Siapkan saja makan malam yang enak ya. See u mam"
Wajah engkok terlihat sedikit muram. Dari keriput wajah pria berumur
45 tahun itu sangat mudah terlihat. Kembali dia memandang wajah daun
mudanya.
"Wanita Jakarta itu payah. Kagak ada romantisnya."
"Maksud bapak. Istri bapak?."
"Dia itu tak ubahnya drakula daripada seorang istri."
"Sadis dong (dengan gaya genitnya)."
"Bukan sadis lagi. Dia akan menghisap darah kita sampai habis, tapi
mukanya selalu manyun. Coba ketika melihat barang-barang mewah,
matanya akan berubah hijau. Kalau hijaunya laksana puteri belanda sih
bagus, tapi ini ijo buto ijo. Gawat bener"

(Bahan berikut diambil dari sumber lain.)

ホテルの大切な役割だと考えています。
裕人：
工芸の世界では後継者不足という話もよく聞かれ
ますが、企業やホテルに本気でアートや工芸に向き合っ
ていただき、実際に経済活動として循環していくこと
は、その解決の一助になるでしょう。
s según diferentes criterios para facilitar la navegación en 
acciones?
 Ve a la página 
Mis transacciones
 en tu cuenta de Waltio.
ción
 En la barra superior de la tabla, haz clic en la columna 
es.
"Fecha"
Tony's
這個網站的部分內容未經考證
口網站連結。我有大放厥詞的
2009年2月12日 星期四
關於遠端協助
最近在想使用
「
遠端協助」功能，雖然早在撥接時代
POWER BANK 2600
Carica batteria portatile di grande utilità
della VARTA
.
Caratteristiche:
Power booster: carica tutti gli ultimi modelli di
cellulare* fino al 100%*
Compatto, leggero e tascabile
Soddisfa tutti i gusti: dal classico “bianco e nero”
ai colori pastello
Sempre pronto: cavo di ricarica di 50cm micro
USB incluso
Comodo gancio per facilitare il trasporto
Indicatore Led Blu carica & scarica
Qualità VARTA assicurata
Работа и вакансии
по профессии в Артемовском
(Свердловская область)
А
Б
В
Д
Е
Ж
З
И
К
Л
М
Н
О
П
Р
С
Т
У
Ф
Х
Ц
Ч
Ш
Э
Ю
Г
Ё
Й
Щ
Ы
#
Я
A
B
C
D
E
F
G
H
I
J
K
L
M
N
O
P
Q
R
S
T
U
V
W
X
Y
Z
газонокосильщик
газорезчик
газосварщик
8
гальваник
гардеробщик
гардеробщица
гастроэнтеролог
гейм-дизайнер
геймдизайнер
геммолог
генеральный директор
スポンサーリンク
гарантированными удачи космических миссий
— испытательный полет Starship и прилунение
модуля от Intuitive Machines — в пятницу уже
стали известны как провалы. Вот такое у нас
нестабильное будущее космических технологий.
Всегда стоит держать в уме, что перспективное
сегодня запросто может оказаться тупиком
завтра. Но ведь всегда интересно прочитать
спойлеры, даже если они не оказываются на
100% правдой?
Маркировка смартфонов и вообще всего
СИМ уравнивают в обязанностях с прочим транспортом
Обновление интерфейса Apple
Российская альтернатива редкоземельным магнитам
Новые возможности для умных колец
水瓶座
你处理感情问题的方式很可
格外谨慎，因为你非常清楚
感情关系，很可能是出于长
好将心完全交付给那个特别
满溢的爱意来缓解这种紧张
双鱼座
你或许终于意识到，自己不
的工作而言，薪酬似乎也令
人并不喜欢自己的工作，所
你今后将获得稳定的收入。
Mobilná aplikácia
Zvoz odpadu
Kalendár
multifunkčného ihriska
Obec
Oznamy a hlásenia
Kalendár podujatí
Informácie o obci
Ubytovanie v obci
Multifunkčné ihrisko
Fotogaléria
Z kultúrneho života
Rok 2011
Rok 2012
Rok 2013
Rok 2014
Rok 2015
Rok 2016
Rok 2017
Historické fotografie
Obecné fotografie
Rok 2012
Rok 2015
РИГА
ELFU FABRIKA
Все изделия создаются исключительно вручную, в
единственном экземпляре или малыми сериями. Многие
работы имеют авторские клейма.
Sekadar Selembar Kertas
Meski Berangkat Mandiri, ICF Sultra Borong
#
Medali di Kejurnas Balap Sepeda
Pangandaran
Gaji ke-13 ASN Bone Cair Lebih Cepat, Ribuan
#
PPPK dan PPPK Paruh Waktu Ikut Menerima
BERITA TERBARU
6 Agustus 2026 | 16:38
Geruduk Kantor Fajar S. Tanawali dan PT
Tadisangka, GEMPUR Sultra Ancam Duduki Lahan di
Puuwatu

"Ya udah Pak. Sering-sering ke sini aja, biar terhibur"
"Iya, lu emang paling ngertiin aku."

Engkok pun keluar untuk pulang lagi ke Jakarta. Sekelebat, hati engkok
pun bertalu-talu. Bogor memang selaksa sebuah surga. Iya, surga bagi
neraka-neraka dan makhluk-makhluk didalamnya yang tergambar di
Jakarta. Hawa sejuk, puteri bak bidadari dan juga kelembutan suara dan
apalagi ketika merajut pada puncak nirwana. Mendung-mendung yang
merajut romantisme. Tidak salah orang jakarta banyak berduyun-duyun ke
Bogor khususnya puncak.

BMW itu distarter. Teringat kembali neraka jakarta akan menanti. Dan
pastinya akan menanti surga-surga di hari-hari sibuk bak neraka dan
lekas ketemu weekend. Terus dibalut kerinduan setiap hari. Bersembunyi
dibalik kemewahan hartanya. Entah kemana lagi Engkok harus mencari
surga ketika Bogor sudah menjadi neraka seperti Jakarta?